Exercise instructions:
Each record must be printed exactly as given.

Given information:
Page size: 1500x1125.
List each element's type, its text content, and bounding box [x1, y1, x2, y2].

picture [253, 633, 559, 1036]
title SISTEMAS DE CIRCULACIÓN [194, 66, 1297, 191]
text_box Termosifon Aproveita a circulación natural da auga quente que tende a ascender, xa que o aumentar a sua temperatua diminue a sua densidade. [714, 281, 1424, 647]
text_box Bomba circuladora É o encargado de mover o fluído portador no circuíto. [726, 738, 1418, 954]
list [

Task answer:
Page size: 1500x1125.
List each element's type, its text content, and bounding box [x1, y1, x2, y2].

picture [253, 633, 559, 1036]
title SISTEMAS DE CIRCULACIÓN [194, 66, 1297, 191]
text_box Termosifon Aproveita a circulación natural da auga quente que tende a ascender, xa que o aumentar a sua temperatua diminue a sua densidade. [714, 281, 1424, 647]
text_box Bomba circuladora É o encargado de mover o fluído portador no circuíto. [726, 738, 1418, 954]
list [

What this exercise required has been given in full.